Oct 17 2013

PPMOs – The New Antibiotic?

People generally worry too much and about the wrong things. The media exploits dramatic risks for sensational headlines and exciting narratives, but rarely put risks into a useful context.

Meanwhile, there are some real things to be worried about out there. One thing that has long been on my short list is the coming post-antibiotic era.

Antibiotics have dramatically improved human life and life-expectancy. I know many people who would likely be dead without them. The are one of modern medicines greatest success stories. But they have a critical weakness – evolution.

The antibiotic era started an evolutionary arms race with the pathogenic bacteria they kill or inhibit – and the bacteria are winning. Antibiotics work through a number of mechanisms that interfere with the cellular function of prokaryotes, but not eukaryotes, so bacteria are affected while host cells are unharmed.

These antibiotics create selective pressure, however, and because bacteria reproduce so quickly, there are lots of opportunities for beneficial mutations to arise. In addition bacteria often have part of the genetic code in the form of plasmids – self-contained DNA strands that can be shared between different species of bacteria.

This means that if one strain of bacteria evolves resistance to a specific antibiotic, it can share that resistance to other strains and even other species through plasmids. Resistance can therefore spread, and does not have to re-evolve in each strain.

Plasmids can even contain mutations for resistance to multiple different antibiotics, the use of any one of which can result in the spread of multi-drug resistance.

We already are dealing with highly resistant strains of bacteria, which is an increasingly difficult problem. There are several partial solutions to limit resistance – avoid overuse of antibiotics, avoid broad-spectrum antibiotics, and complete courses of antibiotics when taken. It may also become necessary at some point to retire specific antibiotics for a number of years to allow resistance to wane over time.

Developing new antibiotics that work through entirely new mechanisms would also be welcome, but then it is only a matter of time before resistance develops to those new antibiotics. What is really needed is entirely new approaches to bacterial infection.

One emerging technology may be a significant new weapon is our war against bacteria – PPMOs, or Peptide phosphorodiamidate morpholino oligomers. PPMOs are synthetic DNA strands that bind to cRNA because they have the complementary, or antisense, pattern of base-pairs. They are therefore like a lock and key, and will specifically bind together.

PPMOs can be created to match RNA strands of specific bacterial genes – so they can be very specific, not just to bacteria, or even a specific species of bacteria, but to a specific gene. Once they bind they block the functioning of that RNA by blocking access to the cells machinery, called stearic hindrance. In this way they block the expression of the targeted gene. Turn off the right gene, and you can stop the bacteria’s life cycle.

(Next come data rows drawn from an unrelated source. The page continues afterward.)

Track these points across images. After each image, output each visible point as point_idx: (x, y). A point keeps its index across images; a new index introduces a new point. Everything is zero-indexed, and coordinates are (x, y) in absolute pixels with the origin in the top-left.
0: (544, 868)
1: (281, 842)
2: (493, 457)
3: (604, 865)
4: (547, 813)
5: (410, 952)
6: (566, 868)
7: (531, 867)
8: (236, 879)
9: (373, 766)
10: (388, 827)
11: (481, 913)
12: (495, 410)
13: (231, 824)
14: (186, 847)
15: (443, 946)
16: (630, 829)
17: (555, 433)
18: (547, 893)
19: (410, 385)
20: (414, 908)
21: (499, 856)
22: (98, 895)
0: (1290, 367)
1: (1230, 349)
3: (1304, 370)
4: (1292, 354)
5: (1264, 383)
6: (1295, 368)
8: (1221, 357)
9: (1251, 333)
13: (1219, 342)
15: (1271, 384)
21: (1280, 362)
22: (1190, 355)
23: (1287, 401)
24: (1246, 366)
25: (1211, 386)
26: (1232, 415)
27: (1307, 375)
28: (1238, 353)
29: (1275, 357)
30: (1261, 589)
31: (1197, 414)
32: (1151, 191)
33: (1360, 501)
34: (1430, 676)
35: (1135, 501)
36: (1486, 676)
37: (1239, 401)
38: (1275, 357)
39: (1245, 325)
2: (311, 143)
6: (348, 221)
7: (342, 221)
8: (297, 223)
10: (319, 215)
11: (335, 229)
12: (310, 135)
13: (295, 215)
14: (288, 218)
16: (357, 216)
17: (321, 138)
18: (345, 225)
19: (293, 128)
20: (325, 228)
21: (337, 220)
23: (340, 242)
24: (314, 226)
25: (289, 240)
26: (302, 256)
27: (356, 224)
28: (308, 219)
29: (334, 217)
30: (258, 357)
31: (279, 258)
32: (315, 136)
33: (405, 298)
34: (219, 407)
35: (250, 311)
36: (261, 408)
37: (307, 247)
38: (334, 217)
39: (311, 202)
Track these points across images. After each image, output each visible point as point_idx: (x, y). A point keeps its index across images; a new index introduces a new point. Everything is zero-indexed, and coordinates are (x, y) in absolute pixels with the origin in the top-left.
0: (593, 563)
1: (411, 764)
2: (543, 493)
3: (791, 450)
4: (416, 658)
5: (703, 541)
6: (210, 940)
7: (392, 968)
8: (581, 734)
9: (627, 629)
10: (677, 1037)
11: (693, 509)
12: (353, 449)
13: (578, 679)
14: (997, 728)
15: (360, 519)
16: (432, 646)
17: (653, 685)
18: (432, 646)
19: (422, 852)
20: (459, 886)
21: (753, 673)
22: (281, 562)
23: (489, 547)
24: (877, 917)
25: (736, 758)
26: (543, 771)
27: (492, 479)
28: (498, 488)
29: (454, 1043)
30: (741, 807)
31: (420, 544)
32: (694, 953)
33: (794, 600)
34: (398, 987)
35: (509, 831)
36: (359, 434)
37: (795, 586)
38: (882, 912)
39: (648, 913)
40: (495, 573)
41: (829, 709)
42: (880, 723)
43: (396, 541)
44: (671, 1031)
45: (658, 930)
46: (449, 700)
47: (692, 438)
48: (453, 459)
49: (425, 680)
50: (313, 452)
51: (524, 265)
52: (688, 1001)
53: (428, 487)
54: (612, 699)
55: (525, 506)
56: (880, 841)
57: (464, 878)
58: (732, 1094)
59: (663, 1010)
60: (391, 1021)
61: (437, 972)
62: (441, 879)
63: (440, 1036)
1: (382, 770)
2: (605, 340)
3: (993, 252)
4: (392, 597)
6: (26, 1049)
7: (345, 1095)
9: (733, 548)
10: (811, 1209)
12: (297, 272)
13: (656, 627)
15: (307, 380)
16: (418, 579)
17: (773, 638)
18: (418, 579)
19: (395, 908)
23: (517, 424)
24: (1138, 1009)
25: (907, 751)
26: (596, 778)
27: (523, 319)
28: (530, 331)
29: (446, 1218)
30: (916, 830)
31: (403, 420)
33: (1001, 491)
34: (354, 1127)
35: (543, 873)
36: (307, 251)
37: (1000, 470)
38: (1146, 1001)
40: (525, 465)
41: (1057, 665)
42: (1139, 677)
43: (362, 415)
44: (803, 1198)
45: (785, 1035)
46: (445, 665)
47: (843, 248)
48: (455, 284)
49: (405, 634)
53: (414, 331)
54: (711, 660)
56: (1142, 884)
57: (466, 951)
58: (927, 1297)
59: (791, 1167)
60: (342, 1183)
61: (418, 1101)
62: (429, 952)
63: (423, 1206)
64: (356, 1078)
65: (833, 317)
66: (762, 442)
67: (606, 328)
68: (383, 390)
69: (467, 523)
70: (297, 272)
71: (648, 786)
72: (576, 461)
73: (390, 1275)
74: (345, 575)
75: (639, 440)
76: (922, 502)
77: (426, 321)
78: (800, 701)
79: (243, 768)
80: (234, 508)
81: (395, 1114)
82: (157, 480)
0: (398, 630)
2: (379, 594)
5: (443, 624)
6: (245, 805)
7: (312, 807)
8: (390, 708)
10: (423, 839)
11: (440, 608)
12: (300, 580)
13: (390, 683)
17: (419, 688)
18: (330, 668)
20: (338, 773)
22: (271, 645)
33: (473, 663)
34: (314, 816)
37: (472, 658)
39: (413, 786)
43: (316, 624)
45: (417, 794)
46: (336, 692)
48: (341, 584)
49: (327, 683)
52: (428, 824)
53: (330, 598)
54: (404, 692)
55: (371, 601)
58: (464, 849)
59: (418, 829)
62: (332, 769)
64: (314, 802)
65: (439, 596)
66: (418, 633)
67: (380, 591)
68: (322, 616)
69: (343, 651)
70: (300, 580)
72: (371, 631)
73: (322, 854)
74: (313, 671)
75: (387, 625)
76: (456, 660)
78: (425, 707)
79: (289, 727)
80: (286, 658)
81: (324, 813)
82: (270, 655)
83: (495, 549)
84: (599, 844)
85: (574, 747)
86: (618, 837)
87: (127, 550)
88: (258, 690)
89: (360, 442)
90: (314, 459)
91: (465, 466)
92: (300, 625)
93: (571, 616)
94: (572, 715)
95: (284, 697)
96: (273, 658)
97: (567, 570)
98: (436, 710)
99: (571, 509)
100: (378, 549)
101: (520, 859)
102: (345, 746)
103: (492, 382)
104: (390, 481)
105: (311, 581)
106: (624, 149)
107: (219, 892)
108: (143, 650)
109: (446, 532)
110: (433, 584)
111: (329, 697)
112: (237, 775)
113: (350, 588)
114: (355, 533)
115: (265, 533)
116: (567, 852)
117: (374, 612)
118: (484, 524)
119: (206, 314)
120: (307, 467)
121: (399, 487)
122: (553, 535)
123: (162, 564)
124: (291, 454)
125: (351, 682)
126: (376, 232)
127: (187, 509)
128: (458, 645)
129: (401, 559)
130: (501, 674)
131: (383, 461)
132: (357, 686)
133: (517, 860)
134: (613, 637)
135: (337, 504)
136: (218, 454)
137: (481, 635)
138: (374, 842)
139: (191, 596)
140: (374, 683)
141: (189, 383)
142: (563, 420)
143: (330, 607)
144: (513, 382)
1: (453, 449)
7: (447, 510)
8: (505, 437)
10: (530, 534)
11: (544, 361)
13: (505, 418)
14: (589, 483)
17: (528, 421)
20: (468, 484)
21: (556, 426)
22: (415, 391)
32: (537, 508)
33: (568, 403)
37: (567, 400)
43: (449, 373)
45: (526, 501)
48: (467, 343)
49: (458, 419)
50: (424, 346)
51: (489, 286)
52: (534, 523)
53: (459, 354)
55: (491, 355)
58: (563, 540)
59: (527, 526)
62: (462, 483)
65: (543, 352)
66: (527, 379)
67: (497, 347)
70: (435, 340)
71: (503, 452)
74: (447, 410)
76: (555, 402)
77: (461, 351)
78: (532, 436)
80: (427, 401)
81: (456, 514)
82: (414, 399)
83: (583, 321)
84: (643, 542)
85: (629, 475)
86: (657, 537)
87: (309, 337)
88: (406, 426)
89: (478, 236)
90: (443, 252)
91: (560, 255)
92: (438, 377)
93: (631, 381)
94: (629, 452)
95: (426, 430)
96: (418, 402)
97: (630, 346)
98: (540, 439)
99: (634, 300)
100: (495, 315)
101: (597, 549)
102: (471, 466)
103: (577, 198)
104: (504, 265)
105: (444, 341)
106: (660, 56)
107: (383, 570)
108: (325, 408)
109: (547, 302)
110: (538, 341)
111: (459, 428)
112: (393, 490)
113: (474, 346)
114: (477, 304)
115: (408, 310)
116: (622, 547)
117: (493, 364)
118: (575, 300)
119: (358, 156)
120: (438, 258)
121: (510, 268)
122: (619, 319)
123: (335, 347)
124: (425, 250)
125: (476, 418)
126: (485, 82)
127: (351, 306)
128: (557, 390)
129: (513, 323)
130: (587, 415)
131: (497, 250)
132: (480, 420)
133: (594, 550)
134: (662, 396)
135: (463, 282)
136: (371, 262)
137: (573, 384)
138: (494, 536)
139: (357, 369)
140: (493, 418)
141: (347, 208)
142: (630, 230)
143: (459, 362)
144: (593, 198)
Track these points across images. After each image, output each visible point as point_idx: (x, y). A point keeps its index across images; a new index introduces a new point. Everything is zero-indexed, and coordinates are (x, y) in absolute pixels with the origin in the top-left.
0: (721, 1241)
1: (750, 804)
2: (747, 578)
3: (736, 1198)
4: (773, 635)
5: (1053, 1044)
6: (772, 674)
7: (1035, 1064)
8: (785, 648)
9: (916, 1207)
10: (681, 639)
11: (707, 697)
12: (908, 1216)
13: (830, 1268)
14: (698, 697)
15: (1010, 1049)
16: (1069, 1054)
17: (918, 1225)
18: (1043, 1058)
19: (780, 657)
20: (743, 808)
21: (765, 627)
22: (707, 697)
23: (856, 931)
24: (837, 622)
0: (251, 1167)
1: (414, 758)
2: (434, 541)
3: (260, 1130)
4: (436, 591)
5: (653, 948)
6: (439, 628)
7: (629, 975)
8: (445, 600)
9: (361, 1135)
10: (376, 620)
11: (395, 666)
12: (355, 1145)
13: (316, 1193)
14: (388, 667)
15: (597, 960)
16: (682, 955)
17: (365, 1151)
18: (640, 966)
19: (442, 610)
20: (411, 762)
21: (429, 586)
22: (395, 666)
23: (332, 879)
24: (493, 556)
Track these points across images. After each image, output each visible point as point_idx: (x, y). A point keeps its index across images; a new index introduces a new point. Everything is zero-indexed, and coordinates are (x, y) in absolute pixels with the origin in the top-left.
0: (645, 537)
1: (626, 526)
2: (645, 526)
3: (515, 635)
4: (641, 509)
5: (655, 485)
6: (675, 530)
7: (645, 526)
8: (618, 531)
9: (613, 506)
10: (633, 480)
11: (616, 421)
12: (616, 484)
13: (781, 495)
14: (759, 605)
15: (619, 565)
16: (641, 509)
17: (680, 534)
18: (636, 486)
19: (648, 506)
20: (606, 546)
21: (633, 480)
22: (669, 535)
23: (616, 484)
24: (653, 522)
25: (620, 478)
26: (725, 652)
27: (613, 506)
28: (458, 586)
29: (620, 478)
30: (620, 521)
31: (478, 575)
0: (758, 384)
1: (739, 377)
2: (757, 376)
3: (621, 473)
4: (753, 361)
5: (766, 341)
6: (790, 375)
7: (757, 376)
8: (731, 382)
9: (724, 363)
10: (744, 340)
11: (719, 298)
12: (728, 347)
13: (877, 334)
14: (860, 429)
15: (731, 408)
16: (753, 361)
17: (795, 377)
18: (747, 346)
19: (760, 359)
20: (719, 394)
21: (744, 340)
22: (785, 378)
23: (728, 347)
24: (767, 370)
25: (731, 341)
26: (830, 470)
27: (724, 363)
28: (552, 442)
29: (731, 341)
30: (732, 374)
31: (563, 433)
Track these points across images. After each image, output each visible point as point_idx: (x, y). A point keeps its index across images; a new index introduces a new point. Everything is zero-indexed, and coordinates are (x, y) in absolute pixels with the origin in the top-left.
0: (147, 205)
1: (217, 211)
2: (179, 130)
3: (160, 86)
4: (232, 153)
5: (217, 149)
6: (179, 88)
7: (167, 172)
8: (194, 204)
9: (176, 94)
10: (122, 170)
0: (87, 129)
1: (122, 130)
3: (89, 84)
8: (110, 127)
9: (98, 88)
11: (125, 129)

This technology is still developing, but already there are animal studies showing that PPMOs have activity against bacteria and enhance survival from bacterial infections. They still need to be tested in humans.

PPMOs are also useful for more than bacterial infections. They can be targeted against genetic diseases, where the mutant gene produces an abnormal protein that causes or worsens the disease. The expression of the abnormal gene can be blocked by a targeted PPMO.

Unfortunately, there is already evidence that bacteria can develop resistance to PPMOs by evolving mutations. However, with PPMOs we can simply adjust the PPMO sequence to match the mutation.

It remains to be seen how powerful PPMOs will be in our ongoing fight against pathogenic bacteria. It does look like they have the potential to be a significant new weapon. There is not likely to be a single solution to the problem of bacterial resistance. Rather we will likely need as many different strategies as possible to keep one step ahead of rapidly evolving bacteria.